Reproduce the Dalian reference-room passage word for word, from its opening caption line through its last sentence.

**Reading text**
+ + + + +

The ImmediClan, minus one hunk of Will.

October 12. It’s a Friday afternoon in Dalian, Liaoning Province, People’s Republic of China, Asia, the World, Third Rock from a Modest Sun. I’m sitting in the 5th floor Reference Room of the School of International Business, a college at the university where Diana and I make our material living (and earn our visa privileges). The room has been mine for 90 minutes now, and there’s a pleasant breeze that seems to come straight from the scrub-forested hillside that fills the window to my left. It’s all I can see, and traffic sounds are fairly distant. Pleasant. I even hear the odd bird, and there aren’t too many in a city like Dalian, relatively clean though it is. This is a nice little zone. I should come here more often.

+ + + + +

**Extracted entries**
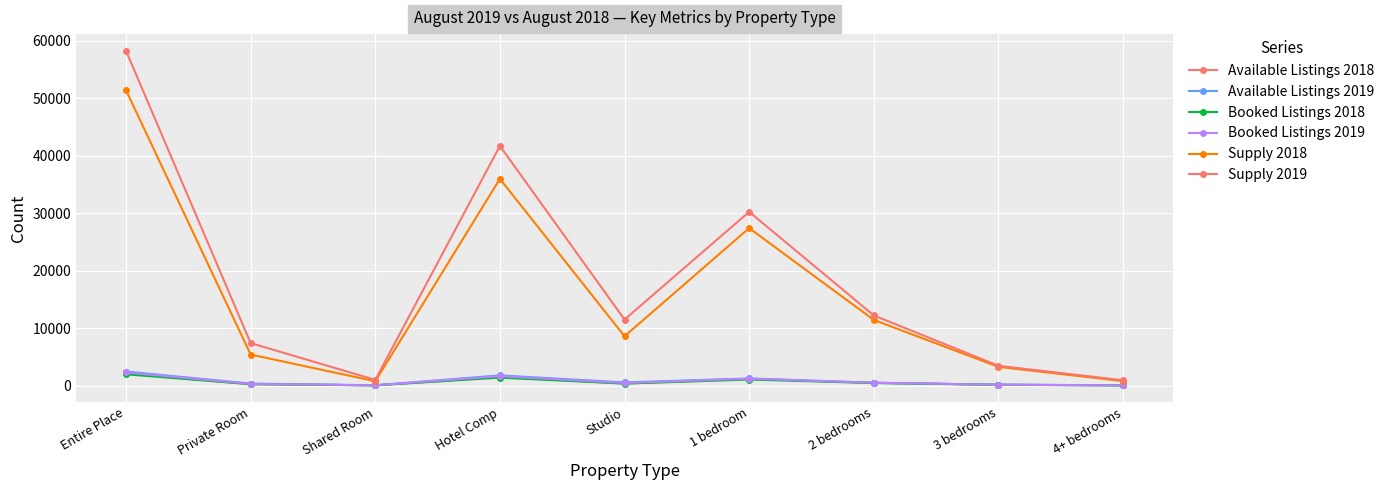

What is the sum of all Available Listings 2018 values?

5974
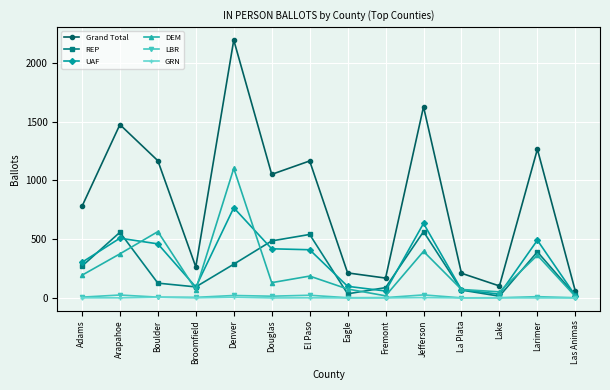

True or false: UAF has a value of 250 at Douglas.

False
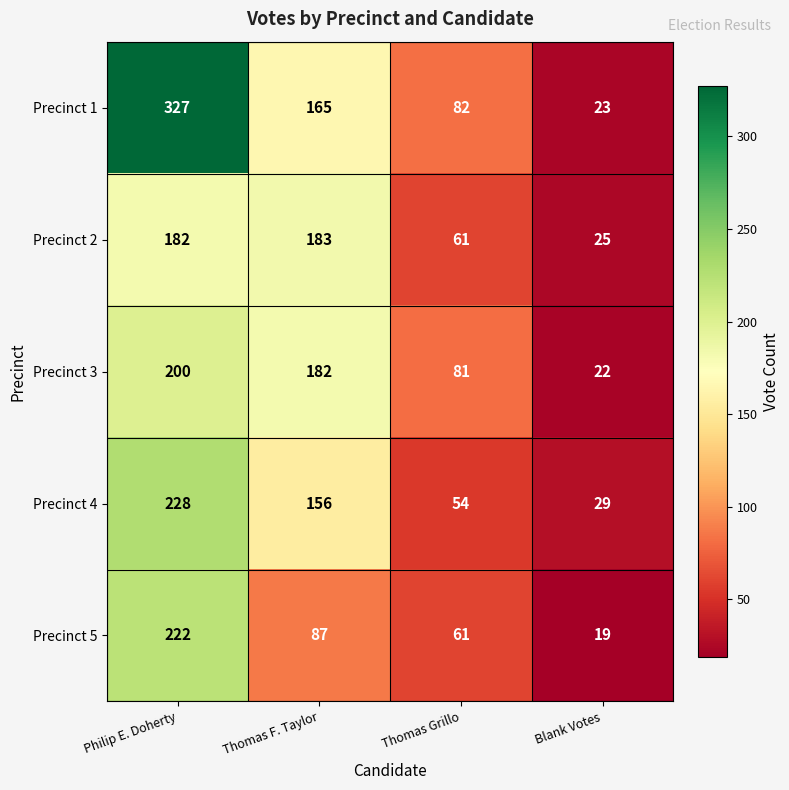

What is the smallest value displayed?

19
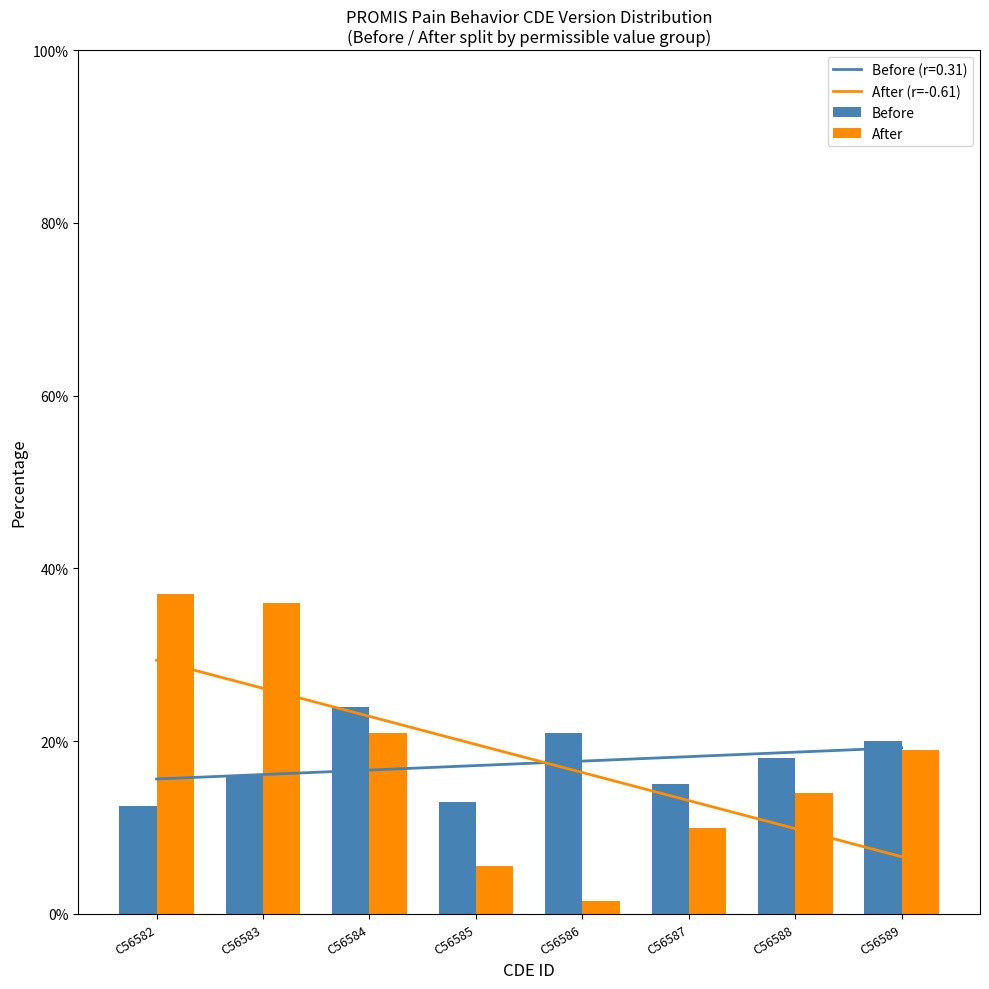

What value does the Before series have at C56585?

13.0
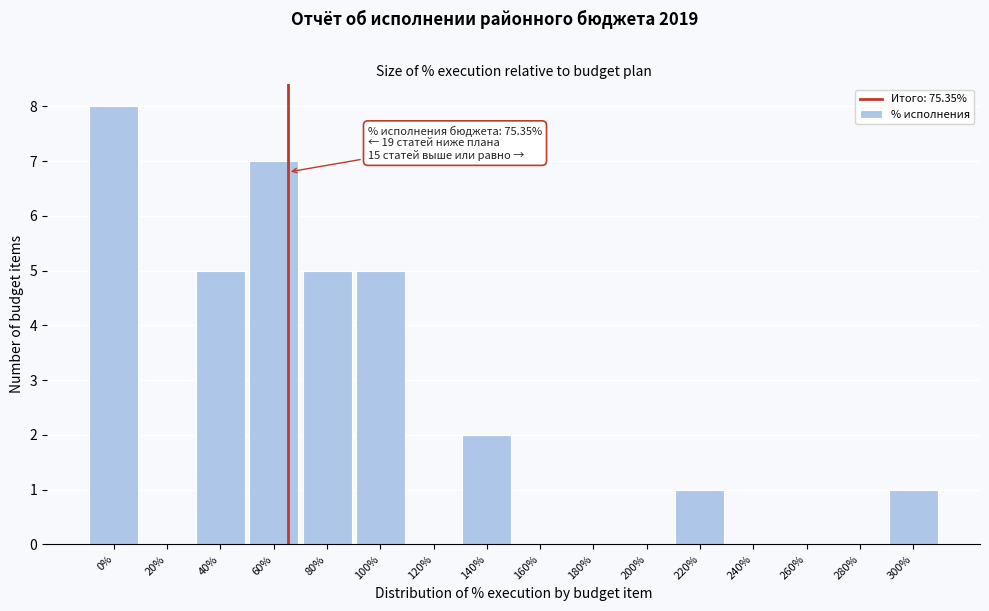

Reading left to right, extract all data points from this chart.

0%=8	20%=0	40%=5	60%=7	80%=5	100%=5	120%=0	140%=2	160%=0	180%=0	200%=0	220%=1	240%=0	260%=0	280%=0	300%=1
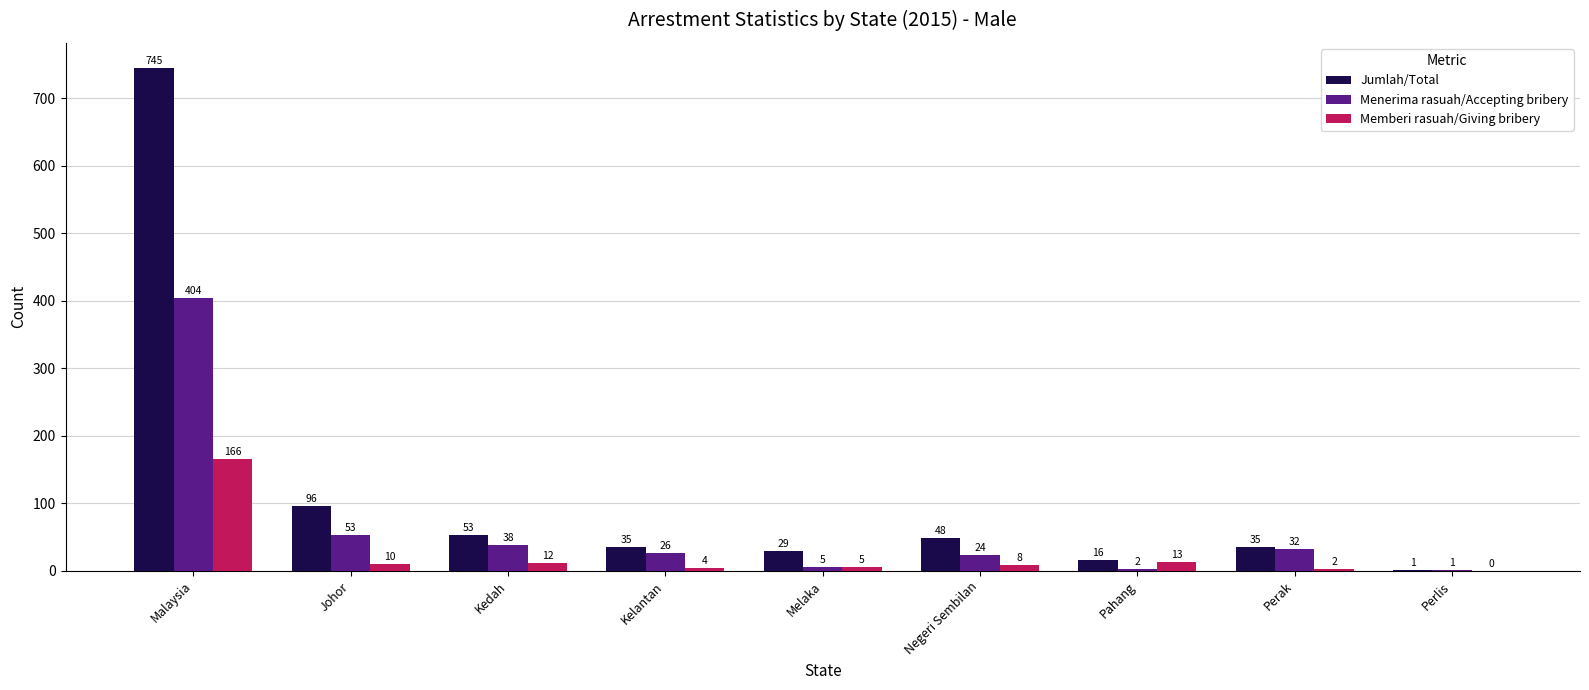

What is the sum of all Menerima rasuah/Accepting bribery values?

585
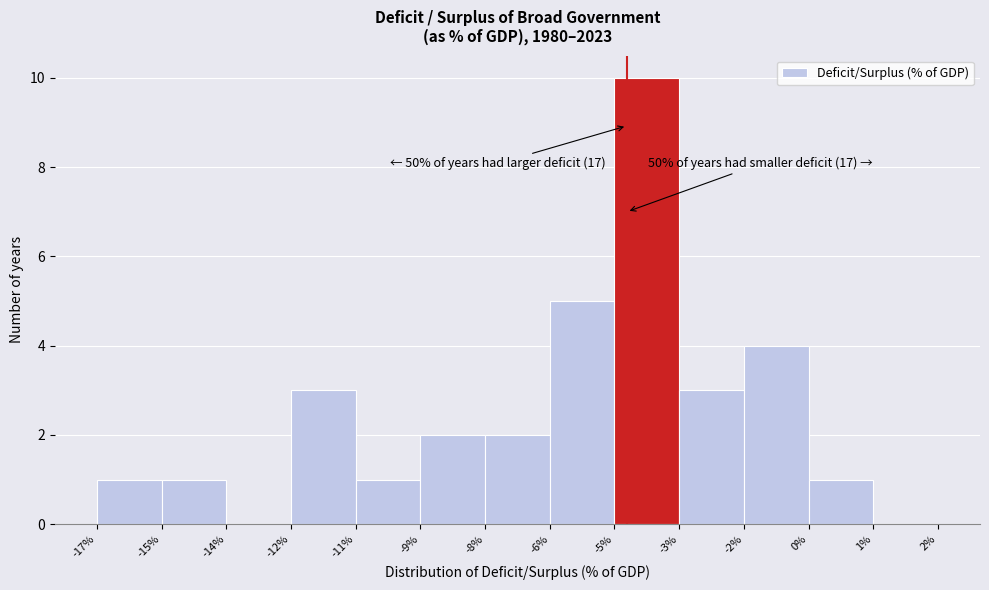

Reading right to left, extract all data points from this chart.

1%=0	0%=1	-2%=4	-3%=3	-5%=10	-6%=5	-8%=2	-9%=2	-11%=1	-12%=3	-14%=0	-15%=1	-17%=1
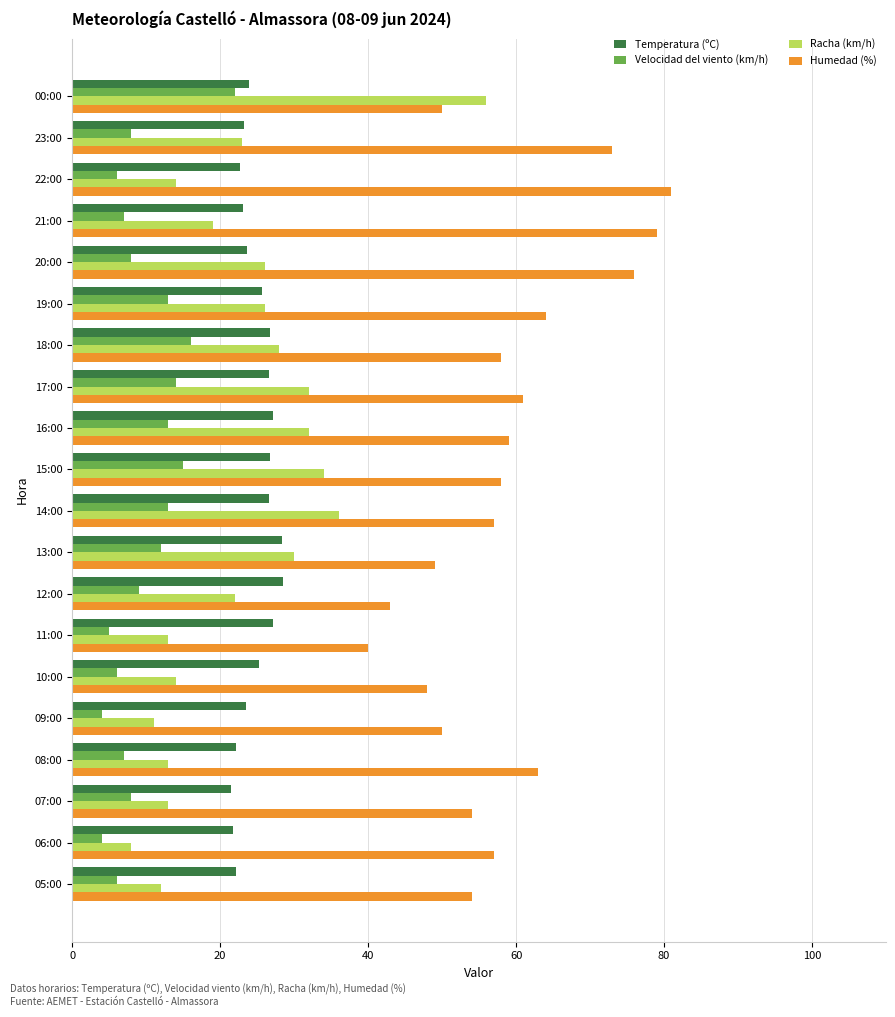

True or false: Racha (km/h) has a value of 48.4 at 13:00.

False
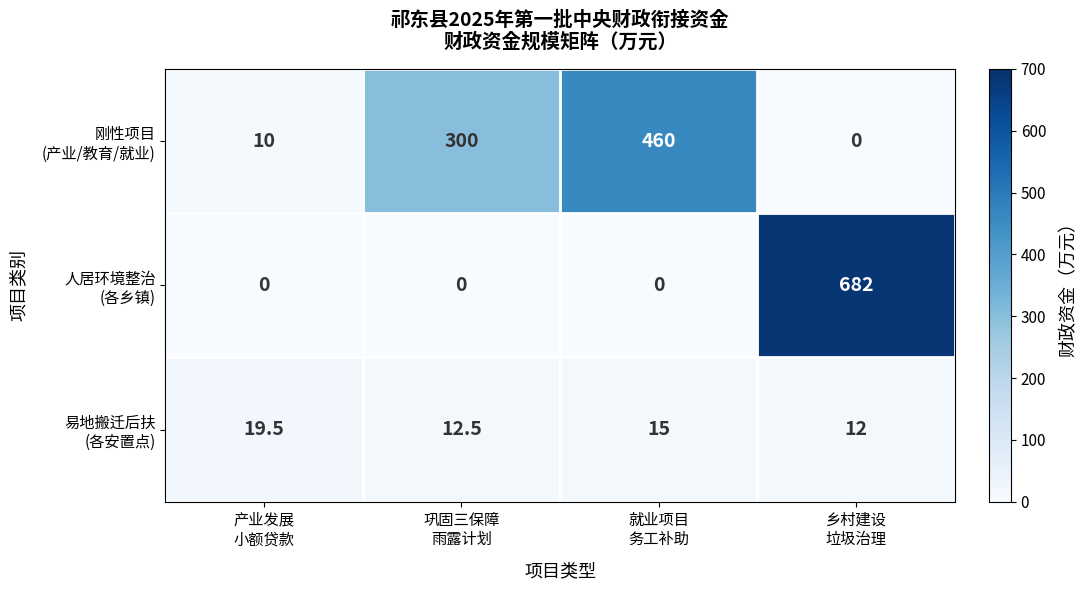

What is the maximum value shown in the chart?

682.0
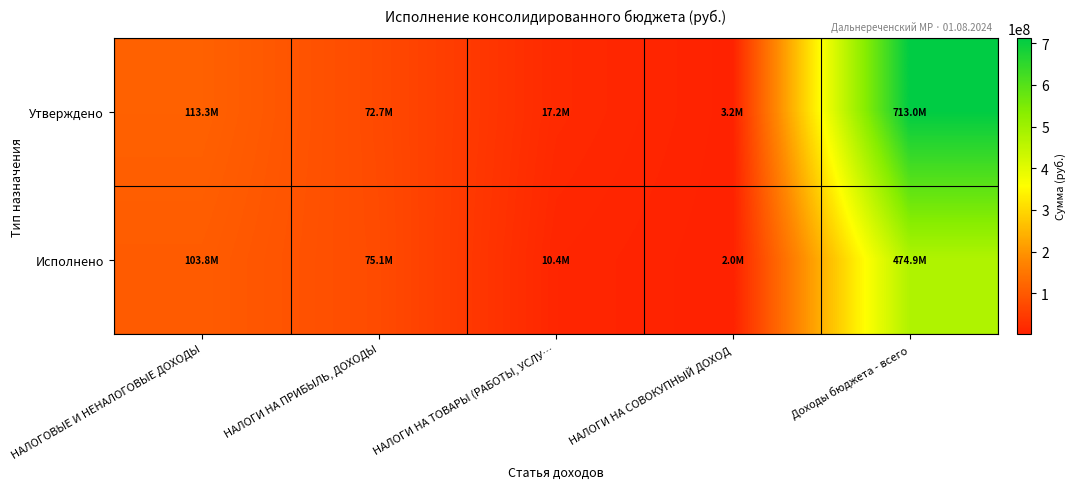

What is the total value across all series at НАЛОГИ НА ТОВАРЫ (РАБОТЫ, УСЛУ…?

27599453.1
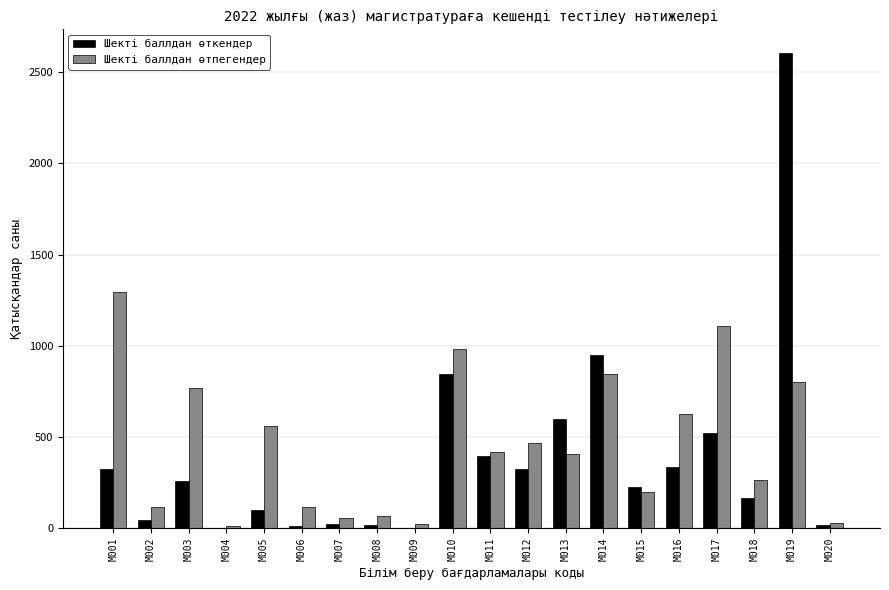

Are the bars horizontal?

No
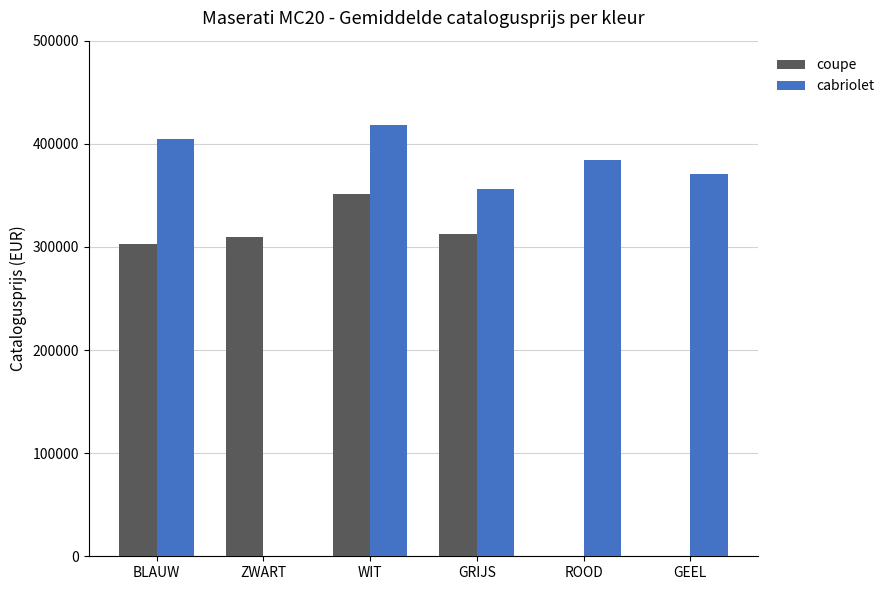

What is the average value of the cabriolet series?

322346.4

+ + + + +

**Answer box**
The ImmediClan, minus one hunk of Will.

October 12. It’s a Friday afternoon in Dalian, Liaoning Province, People’s Republic of China, Asia, the World, Third Rock from a Modest Sun. I’m sitting in the 5th floor Reference Room of the School of International Business, a college at the university where Diana and I make our material living (and earn our visa privileges). The room has been mine for 90 minutes now, and there’s a pleasant breeze that seems to come straight from the scrub-forested hillside that fills the window to my left. It’s all I can see, and traffic sounds are fairly distant. Pleasant. I even hear the odd bird, and there aren’t too many in a city like Dalian, relatively clean though it is. This is a nice little zone. I should come here more often.